An FDA inspection of Hebei Yuxing Bio-Engineering Co., Ltd. in China was conducted from May 16-17, 2018. The inspection, guided by regulatory frameworks for Preventive Controls in Human Foods and Domestic Food Safety, focused on the manufacturing and distribution of Vitamin B-12 products. The company received two formal observations documented on Form FDA 483. The main issues included inadequate cleaning and maintenance of food-contact and non-contact surfaces, with debris found on equipment such as transportation containers, millers, and sieves.
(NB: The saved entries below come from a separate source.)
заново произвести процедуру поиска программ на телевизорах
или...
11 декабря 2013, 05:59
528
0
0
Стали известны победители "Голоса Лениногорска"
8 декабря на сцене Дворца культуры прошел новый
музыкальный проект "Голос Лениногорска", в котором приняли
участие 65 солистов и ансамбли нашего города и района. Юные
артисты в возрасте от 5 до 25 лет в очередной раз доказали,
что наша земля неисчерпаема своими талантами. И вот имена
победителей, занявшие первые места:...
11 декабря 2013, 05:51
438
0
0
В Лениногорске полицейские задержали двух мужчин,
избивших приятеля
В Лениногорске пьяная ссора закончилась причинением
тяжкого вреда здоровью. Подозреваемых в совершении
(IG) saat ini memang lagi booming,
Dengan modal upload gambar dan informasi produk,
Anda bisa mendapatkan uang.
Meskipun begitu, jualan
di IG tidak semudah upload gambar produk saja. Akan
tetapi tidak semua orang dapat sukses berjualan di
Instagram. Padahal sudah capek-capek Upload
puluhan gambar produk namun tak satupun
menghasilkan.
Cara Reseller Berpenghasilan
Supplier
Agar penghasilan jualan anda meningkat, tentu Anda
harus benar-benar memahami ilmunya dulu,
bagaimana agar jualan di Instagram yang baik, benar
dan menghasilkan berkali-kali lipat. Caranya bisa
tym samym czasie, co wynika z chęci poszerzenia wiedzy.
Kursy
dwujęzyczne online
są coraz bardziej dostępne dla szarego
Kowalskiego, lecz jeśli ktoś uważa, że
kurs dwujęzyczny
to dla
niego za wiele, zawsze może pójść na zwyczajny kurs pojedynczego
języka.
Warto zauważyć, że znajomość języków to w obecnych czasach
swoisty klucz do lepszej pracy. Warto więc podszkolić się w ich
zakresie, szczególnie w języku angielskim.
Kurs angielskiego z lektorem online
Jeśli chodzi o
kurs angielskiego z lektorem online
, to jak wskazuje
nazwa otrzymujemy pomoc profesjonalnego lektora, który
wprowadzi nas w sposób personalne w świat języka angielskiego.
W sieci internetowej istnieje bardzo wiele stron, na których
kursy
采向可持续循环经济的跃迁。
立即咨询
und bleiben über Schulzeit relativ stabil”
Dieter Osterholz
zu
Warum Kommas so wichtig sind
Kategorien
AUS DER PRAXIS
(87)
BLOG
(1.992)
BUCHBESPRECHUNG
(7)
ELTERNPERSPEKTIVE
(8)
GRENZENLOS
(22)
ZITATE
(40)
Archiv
Additionally, the Betain ingredient storage and mixing building was deemed structurally insufficient, failing to prevent pest and cross-contamination due to unscreened gaps, pest presence, damaged ingredient bags, and standing water. Verbal deficiencies highlighted a lack of current Good Manufacturing Practices (21 CFR Part 117) training, unsanitary bathroom conditions (lacking soap/hand dryers), reuse of contaminated single-use bags, debris in floor cracks, unscreened warehouse doors, and insufficient temperature control during product distribution, despite specific storage requirements. Company management committed to submitting a written response to the FDA 483 observations within 15 business days and establishing a corrective action plan for the verbal deficiencies.